## Task statement
From the passage on block breadth first search, list each effect the MBBFS scheme is said to have on memory or on the work split between CPUs.

(Provided passage Opens)

The modified block breadth first search (MBBFS) algorithm reduces the memory requirements of the block diagonal inverse by retaining the dimension of the (dense) blocks to a predefined small number. For the BBFS algorithm, grouping of nodes into independent sets stops after a whole level of neighbors has been added and the block size has exceeded the predetermined block size. This technique results in blocks of much bigger size than the predetermined one, especially in the case of matrices with large number of nonzero elements per row. In contrast the MBBFS scheme stops the insertion of unvisited nodes to a block independent set when the predetermined block size is reached. This technique results in blocks of size equal to the predetermined one or smaller when there are not enough neighboring nodes, thus giving an upper limit to the memory requirements for computing the inverse of the block diagonal matrix. The MBBFS scheme improves the balance of computational work between the CPUs, since the dimensions of each block are almost the same.

(Provided passage Closes)
(Information supplied Opens)

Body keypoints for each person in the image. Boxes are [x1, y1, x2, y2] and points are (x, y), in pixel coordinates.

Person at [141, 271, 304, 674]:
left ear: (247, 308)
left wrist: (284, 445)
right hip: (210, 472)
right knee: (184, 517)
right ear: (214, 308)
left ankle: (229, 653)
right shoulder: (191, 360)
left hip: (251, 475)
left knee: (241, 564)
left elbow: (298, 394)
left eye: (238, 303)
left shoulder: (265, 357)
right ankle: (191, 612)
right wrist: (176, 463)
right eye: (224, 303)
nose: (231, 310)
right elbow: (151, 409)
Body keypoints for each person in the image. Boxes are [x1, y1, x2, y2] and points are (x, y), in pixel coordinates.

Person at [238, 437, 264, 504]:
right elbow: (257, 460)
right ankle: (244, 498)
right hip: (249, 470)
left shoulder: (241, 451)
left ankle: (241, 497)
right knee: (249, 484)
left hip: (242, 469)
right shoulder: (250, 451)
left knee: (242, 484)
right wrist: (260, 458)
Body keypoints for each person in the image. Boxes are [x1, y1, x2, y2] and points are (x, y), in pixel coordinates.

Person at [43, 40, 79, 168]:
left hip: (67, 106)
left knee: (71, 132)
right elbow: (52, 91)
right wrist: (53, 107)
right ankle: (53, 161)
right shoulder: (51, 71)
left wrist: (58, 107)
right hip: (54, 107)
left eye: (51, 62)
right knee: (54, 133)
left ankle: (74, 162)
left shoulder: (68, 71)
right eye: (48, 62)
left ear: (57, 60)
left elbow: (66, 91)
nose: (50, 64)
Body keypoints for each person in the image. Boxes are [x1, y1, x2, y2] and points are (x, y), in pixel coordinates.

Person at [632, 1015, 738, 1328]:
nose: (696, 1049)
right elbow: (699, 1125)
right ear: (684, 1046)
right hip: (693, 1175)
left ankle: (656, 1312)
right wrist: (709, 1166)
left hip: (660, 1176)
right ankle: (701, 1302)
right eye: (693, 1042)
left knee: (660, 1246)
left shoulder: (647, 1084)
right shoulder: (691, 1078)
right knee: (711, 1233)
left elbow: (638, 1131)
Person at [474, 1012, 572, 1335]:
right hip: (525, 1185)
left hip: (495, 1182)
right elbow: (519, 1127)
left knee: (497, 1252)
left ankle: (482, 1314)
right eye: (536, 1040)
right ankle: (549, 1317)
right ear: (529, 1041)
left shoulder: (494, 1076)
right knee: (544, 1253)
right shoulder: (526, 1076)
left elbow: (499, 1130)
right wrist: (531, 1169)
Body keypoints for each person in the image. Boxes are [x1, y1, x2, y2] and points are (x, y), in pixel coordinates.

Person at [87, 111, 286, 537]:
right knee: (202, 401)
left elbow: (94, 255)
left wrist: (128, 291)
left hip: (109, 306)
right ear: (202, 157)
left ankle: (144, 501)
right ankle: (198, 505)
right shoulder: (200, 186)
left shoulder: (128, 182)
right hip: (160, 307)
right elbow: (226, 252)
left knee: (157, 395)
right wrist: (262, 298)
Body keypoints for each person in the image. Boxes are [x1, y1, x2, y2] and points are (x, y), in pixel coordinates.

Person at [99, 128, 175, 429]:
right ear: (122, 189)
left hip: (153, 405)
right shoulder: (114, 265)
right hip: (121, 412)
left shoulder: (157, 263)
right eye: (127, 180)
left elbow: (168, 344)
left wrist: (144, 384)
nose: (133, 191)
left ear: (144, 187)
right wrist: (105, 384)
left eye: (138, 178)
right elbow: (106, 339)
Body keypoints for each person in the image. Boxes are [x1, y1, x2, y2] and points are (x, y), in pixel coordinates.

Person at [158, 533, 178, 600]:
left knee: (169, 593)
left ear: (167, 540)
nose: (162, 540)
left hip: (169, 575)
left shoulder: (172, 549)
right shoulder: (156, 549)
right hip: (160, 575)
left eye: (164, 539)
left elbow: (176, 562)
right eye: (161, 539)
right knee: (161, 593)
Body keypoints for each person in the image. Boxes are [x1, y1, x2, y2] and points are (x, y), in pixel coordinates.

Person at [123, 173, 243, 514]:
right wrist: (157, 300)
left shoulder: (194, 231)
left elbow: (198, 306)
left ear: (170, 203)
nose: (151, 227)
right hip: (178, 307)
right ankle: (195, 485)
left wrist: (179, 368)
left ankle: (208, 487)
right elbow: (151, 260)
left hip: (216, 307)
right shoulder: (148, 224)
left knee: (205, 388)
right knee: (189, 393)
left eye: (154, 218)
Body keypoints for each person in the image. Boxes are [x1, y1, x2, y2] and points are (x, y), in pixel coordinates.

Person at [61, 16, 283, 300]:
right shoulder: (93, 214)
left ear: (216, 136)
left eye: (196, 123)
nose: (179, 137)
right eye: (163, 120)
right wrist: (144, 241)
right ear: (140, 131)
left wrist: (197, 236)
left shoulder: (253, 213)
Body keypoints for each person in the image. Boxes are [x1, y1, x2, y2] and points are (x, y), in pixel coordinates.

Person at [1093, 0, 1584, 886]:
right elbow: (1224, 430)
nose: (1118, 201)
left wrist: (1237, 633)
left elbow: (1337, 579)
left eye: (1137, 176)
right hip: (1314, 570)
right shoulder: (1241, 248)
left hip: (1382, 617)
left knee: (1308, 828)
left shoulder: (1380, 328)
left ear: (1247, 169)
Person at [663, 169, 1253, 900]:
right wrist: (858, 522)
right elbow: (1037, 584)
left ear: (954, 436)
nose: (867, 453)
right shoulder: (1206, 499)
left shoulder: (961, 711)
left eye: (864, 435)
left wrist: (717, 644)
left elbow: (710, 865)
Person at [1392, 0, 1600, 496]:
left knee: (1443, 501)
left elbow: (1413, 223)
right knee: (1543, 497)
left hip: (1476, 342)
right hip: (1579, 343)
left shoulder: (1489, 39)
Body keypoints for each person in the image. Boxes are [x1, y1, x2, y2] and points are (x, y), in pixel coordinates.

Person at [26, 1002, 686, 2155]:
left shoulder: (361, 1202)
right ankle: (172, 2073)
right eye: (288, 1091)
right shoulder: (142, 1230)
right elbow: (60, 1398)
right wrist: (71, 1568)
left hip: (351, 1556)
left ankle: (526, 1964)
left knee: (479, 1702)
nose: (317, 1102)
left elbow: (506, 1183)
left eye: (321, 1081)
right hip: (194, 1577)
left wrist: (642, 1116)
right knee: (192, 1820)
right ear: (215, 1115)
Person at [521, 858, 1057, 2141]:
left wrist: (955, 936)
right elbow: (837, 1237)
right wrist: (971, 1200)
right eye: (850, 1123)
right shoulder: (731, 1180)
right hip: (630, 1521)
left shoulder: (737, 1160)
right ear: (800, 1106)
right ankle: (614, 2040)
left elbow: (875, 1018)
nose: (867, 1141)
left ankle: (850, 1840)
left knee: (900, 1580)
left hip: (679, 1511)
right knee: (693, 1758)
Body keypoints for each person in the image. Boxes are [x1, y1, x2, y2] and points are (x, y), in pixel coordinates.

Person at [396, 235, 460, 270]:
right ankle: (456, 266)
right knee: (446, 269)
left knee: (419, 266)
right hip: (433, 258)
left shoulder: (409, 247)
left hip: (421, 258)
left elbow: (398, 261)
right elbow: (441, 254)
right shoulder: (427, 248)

(Information supplied Closes)

## Answer section
- It reduces the memory requirements of the block diagonal inverse.
- It gives an upper limit to the memory requirements for computing the inverse of the block diagonal matrix.
- It improves the balance of computational work between the CPUs.